Descartes also wrote a response to skepticism about the existence of the external world. He argues that sensory perceptions come to him involuntarily, and are not willed by him. They are external to his senses, and according to Descartes, this is evidence of the existence of something outside of his mind, and thus, an external world. Descartes goes on to show that the things in the external world are material by arguing that since God would not deceive him as to the ideas that are being transmitted, and that God has given him the "propensity" to believe that such ideas are caused by material things. Skeptics have responded to Descartes' proof for the external world by positing a brain in a vat thought experiment, in that Descartes' brain may be connected up to a machine which simulates all of these perceptions.

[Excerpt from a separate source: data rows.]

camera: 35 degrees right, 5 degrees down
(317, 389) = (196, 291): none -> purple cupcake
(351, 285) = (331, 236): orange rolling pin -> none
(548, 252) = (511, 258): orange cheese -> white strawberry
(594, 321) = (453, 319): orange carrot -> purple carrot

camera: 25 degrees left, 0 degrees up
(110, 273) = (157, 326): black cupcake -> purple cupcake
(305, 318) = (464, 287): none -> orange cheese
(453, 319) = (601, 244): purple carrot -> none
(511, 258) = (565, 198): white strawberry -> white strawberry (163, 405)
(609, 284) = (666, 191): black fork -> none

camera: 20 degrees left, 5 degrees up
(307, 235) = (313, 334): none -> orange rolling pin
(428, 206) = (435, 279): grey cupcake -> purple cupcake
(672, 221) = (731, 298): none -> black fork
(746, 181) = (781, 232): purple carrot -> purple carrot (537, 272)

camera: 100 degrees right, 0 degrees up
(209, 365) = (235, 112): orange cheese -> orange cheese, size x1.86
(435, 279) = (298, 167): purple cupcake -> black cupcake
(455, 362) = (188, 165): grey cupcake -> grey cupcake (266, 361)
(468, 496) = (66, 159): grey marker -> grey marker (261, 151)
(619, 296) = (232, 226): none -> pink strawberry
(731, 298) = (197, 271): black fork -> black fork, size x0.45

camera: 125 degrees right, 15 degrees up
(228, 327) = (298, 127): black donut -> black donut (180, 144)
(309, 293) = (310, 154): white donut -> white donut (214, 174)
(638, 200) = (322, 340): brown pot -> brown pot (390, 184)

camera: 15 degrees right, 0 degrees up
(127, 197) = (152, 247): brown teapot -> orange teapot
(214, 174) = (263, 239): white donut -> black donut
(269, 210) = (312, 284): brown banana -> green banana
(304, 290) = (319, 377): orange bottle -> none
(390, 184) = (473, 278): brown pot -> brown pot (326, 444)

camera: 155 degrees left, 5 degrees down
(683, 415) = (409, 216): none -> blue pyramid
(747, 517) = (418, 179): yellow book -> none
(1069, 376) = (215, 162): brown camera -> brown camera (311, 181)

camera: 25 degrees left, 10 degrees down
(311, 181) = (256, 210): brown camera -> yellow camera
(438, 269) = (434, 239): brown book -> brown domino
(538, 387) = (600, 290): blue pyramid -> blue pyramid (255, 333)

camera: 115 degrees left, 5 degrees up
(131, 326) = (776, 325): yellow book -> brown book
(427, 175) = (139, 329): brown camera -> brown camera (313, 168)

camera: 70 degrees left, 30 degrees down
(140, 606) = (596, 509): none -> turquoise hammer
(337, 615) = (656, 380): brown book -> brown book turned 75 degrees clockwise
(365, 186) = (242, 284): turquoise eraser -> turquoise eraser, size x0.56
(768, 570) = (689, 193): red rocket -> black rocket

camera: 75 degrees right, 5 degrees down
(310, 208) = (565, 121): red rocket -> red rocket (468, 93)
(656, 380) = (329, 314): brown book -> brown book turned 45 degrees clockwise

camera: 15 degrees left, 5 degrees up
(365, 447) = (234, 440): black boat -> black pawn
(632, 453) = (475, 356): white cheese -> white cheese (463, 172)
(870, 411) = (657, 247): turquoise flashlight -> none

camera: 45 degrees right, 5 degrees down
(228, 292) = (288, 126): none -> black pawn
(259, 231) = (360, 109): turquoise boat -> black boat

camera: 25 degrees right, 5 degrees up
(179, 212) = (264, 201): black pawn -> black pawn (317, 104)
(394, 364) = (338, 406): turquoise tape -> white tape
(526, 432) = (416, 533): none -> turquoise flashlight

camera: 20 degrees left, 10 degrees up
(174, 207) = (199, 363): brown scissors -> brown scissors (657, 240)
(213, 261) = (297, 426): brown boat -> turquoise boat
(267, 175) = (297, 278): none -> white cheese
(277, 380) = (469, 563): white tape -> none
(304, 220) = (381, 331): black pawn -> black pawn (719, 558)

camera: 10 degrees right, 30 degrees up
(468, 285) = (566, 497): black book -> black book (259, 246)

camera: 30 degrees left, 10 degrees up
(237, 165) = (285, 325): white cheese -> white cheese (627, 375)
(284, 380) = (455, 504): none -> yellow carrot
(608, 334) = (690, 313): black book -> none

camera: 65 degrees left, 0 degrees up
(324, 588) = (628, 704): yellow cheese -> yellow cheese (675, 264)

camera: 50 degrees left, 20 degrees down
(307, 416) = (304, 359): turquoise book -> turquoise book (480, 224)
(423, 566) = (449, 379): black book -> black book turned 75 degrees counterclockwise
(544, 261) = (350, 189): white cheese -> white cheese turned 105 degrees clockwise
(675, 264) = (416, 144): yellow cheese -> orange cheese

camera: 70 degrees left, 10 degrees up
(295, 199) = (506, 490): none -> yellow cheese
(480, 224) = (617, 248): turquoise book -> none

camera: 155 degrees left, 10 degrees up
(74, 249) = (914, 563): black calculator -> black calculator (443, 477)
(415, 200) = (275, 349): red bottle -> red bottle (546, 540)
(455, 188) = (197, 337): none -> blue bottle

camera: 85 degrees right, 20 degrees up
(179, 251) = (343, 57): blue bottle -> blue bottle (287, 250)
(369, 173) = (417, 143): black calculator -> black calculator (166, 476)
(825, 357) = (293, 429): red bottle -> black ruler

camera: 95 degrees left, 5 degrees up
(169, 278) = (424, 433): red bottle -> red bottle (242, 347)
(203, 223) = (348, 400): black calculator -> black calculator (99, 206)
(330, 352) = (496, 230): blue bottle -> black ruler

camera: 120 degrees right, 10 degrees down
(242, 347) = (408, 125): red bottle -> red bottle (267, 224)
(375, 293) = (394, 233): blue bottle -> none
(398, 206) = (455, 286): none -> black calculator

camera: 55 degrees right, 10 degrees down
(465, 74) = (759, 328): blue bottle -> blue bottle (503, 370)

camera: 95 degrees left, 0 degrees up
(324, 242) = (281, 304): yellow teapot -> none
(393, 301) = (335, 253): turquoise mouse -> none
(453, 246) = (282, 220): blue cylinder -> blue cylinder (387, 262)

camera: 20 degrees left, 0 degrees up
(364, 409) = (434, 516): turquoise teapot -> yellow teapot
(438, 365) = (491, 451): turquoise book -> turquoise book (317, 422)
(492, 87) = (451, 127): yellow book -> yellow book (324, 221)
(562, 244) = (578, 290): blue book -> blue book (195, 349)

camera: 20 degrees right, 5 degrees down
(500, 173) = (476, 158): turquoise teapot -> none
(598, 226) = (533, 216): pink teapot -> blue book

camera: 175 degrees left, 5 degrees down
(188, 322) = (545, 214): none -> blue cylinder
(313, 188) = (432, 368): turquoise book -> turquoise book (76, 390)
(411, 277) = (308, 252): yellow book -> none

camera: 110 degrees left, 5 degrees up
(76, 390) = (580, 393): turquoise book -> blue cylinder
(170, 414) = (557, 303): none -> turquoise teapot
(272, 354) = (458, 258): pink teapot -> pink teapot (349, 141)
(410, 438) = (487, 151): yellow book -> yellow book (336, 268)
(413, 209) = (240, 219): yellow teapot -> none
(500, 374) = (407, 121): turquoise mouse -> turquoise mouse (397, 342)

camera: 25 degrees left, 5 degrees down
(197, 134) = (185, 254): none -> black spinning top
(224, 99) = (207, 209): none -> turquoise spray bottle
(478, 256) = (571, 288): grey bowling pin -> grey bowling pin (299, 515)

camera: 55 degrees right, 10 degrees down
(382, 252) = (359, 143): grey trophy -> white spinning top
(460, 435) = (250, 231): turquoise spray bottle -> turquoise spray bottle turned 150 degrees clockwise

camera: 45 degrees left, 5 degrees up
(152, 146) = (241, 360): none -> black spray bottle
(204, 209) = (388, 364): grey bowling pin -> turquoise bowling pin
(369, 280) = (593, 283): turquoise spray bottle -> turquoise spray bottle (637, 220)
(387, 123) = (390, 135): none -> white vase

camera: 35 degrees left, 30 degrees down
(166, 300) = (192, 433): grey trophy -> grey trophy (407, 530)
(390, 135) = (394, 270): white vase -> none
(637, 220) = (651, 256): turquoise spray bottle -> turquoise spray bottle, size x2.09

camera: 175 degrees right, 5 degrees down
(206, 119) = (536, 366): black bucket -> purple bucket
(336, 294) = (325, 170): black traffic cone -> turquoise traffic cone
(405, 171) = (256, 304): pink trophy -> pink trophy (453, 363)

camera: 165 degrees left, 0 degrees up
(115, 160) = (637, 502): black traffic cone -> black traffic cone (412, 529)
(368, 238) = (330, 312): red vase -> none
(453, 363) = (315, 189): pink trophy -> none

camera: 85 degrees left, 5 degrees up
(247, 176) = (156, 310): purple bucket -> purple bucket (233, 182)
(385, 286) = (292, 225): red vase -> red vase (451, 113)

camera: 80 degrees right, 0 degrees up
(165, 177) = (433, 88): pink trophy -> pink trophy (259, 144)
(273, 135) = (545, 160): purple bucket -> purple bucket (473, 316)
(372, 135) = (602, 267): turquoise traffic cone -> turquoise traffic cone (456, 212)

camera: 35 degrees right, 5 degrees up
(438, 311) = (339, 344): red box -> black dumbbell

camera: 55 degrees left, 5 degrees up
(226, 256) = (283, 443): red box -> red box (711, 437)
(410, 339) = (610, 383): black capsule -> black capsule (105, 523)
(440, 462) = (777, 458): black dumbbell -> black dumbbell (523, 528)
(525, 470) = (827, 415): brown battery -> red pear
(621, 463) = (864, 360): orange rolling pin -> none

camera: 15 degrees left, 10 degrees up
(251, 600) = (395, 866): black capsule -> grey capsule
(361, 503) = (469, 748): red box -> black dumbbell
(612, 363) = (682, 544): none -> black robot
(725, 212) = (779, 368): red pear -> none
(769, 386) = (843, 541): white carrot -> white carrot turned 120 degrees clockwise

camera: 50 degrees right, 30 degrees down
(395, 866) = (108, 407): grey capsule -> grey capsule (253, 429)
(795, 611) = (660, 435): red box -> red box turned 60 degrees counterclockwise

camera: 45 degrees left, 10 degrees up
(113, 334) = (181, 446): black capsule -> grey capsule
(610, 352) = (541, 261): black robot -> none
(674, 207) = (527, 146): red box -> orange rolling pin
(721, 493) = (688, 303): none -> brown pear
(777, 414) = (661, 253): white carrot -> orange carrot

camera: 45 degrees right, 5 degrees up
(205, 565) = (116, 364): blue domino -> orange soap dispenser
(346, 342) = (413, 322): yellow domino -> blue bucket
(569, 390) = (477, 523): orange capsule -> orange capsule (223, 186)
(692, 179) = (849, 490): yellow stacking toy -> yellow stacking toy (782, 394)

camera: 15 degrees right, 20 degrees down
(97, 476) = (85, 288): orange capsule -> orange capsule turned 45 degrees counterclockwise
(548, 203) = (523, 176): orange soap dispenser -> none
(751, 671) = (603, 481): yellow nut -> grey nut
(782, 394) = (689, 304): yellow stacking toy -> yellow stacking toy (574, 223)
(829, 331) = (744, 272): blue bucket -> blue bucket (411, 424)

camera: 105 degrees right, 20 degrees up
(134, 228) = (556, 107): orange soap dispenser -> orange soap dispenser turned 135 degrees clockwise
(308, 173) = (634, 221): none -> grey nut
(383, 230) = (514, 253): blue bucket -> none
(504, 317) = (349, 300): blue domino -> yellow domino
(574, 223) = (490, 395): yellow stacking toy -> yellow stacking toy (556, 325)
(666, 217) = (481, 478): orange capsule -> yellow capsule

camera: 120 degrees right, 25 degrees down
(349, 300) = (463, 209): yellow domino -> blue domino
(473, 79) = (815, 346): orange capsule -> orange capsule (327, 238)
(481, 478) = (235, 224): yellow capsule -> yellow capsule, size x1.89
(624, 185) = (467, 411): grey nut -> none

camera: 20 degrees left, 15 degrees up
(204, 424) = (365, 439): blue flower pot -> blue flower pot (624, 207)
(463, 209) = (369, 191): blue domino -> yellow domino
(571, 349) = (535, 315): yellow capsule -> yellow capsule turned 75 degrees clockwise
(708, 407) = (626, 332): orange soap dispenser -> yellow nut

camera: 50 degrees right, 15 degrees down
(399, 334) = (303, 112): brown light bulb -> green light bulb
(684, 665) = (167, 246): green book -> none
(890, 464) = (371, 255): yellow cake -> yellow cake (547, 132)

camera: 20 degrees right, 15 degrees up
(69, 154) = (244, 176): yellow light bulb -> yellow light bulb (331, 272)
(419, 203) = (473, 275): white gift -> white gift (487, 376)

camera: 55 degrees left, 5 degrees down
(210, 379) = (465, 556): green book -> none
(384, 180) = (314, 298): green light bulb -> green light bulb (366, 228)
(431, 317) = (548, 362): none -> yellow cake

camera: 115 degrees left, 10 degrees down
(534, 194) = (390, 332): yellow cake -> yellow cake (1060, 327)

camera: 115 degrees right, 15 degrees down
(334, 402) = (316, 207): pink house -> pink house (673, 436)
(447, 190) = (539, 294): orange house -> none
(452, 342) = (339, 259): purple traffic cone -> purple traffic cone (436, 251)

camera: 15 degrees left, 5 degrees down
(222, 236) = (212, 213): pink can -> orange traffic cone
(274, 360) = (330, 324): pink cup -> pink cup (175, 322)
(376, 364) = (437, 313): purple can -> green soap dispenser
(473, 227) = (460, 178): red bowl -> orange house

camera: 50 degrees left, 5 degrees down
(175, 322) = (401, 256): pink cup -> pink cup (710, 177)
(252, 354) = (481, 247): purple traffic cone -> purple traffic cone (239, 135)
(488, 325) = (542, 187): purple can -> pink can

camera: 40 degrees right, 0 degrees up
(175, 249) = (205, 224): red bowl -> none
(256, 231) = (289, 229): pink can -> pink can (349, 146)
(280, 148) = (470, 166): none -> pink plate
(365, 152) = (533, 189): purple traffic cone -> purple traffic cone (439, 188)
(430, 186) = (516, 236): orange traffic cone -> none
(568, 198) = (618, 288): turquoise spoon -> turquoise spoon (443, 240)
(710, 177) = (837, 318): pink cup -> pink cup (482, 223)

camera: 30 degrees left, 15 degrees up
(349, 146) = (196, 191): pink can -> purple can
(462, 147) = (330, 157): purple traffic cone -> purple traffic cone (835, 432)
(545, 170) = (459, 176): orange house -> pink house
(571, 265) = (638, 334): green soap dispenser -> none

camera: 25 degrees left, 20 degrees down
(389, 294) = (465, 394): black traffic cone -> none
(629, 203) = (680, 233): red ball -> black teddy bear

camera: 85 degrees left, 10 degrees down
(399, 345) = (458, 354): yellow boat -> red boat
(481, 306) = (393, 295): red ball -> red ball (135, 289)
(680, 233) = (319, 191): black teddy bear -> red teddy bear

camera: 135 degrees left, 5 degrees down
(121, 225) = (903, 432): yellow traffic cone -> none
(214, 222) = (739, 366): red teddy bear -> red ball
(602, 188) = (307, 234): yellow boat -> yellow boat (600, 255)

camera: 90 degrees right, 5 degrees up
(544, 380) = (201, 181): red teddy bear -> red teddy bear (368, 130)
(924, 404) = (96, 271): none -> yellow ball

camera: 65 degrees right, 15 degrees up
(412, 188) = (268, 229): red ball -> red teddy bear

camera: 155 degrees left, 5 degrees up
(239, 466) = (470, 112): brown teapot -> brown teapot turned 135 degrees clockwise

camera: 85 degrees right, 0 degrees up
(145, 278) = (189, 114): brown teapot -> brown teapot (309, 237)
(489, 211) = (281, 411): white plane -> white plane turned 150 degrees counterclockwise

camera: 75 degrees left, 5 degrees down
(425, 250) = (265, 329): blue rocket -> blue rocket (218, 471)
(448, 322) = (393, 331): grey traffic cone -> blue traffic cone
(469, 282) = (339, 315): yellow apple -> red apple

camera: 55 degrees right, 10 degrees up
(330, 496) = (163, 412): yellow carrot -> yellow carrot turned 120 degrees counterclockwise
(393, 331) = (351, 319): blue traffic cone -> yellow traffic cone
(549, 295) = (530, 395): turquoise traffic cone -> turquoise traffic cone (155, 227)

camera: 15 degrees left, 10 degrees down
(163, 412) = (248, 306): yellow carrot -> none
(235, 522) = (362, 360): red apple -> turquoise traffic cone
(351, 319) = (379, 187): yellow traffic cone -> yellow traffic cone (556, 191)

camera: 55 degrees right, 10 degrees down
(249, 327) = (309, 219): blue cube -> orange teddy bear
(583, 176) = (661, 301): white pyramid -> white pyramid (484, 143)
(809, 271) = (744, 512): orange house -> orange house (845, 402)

Descartes's theory provided the basis for the calculus of Newton and Leibniz, by applying infinitesimal calculus to the tangent problem, thus permitting the evolution of that branch of modern mathematics . This appears even more astounding considering that the work was just intended as an example to his Discours de la méthode pour bien conduire sa raison, et chercher la verité dans les sciences (Discourse on the Method to Rightly Conduct the Reason and Search for the Truth in Sciences, known better under the shortened title Discours de la méthode).
Descartes' rule of signs is also a commonly used method in modern mathematics to determine possible quantities of positive and negative zeros of a function.
Descartes also made contributions in the field of optics; for instance, he showed by geometrical construction using the Law of Refraction that the angular radius of a rainbow is 42° (i.e. the angle subtended at the eye by the edge of the rainbow and the ray passing from the sun through the rainbow's centre is 42°).